▶ [Problem]
Tell how many lines in the data below include the word "Incompleta". The answer is the number only.
*** Supplied data ***
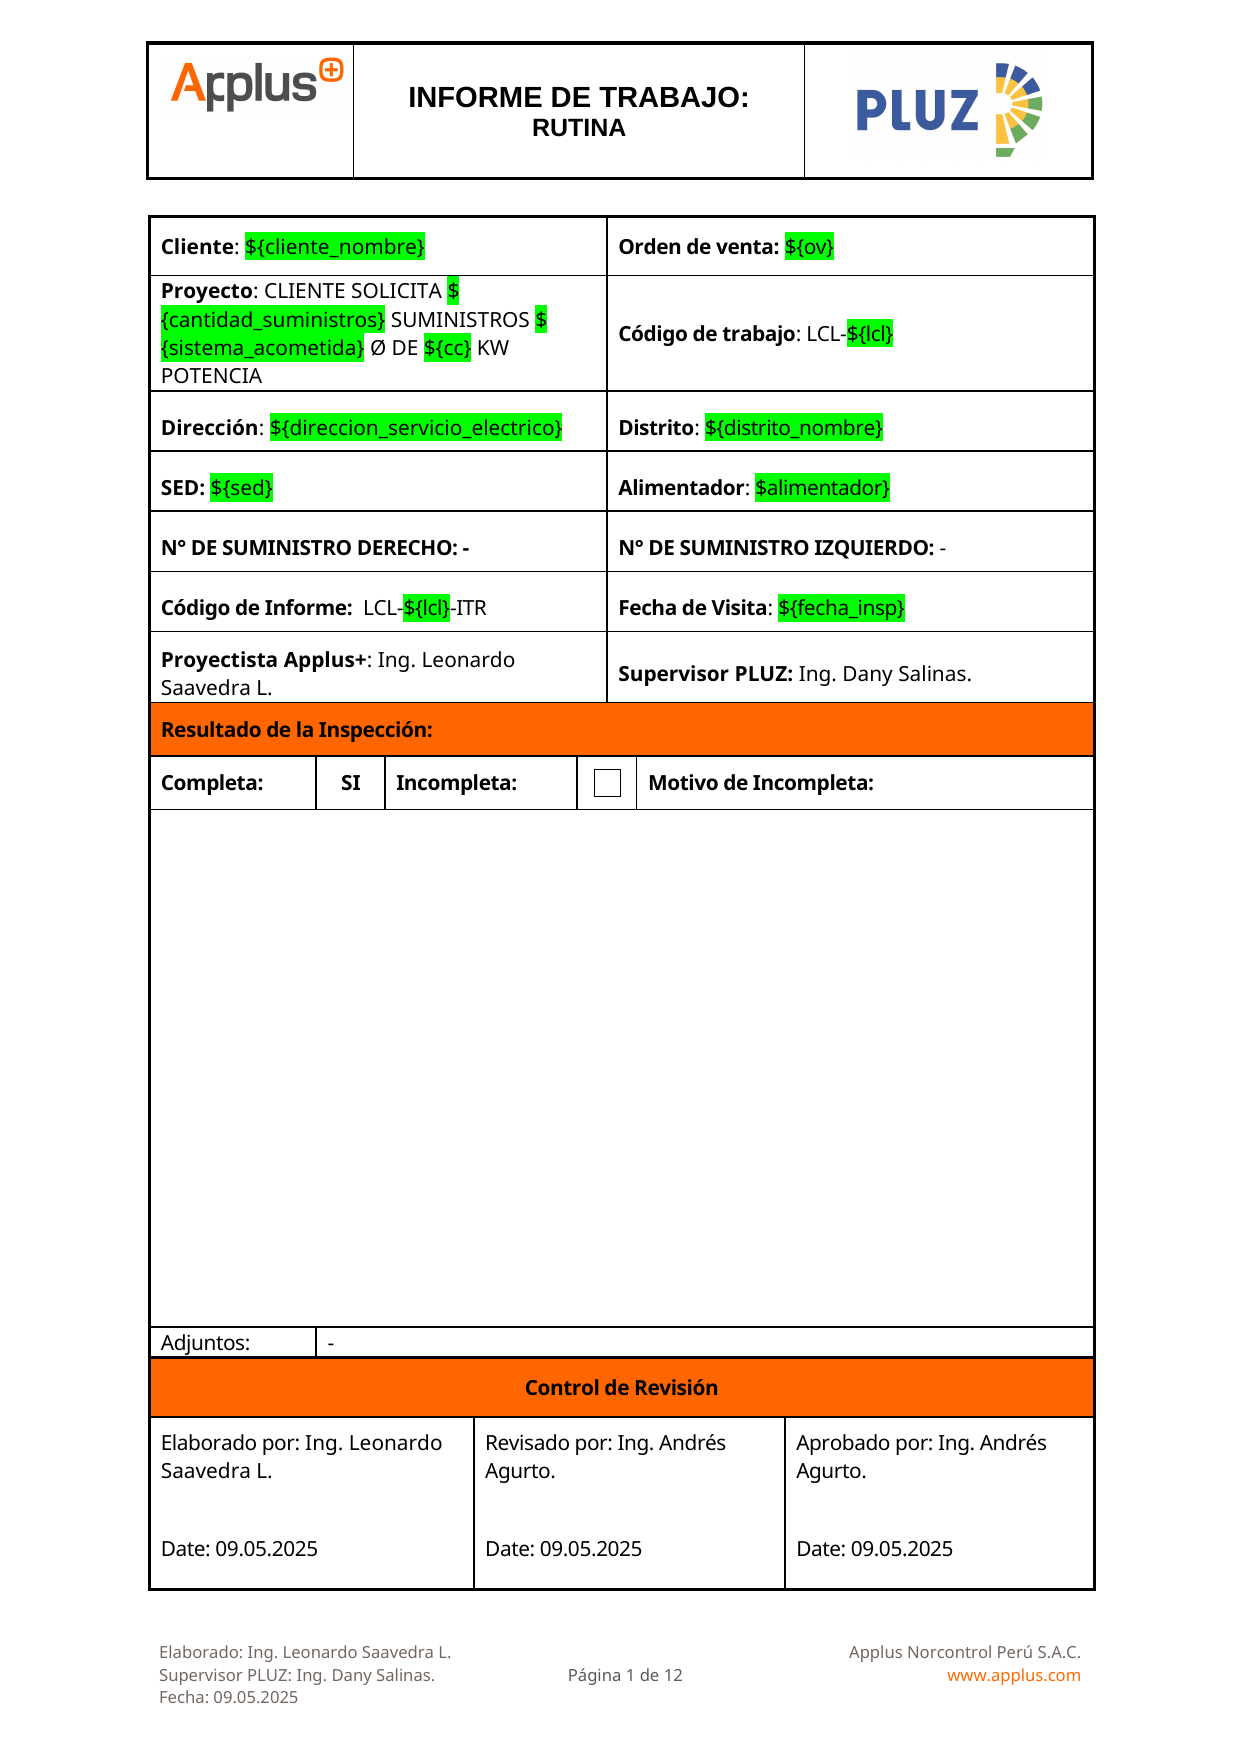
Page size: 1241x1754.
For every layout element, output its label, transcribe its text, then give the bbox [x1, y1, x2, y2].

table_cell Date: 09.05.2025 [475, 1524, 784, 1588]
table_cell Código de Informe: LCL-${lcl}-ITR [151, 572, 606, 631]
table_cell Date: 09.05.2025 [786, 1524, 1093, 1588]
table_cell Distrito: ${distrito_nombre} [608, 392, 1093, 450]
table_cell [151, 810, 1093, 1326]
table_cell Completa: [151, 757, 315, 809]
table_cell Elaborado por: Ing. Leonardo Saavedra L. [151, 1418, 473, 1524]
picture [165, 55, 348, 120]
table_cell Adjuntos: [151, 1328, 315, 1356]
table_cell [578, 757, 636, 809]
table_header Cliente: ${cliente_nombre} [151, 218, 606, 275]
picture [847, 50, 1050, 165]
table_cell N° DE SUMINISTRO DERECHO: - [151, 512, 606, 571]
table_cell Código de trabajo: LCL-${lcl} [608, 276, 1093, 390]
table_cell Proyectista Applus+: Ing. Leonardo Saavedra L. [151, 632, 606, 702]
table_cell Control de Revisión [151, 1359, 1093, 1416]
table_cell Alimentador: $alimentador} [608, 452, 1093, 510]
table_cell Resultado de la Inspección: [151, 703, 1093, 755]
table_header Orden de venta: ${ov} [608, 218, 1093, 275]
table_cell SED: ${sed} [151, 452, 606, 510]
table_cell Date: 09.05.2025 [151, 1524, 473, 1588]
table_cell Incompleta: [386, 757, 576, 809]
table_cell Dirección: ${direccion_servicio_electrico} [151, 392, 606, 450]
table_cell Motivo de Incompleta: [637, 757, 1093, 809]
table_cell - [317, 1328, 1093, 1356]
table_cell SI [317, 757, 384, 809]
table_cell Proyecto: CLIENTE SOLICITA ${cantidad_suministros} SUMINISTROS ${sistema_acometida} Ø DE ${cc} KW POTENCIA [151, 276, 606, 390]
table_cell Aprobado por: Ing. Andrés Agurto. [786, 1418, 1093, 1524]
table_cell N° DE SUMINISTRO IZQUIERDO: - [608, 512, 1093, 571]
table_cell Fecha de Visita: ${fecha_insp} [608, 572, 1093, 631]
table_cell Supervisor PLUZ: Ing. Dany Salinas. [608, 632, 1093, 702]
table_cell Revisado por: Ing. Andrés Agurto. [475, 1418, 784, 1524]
*** End of Supplied data ***
▶ [Worked solution]
2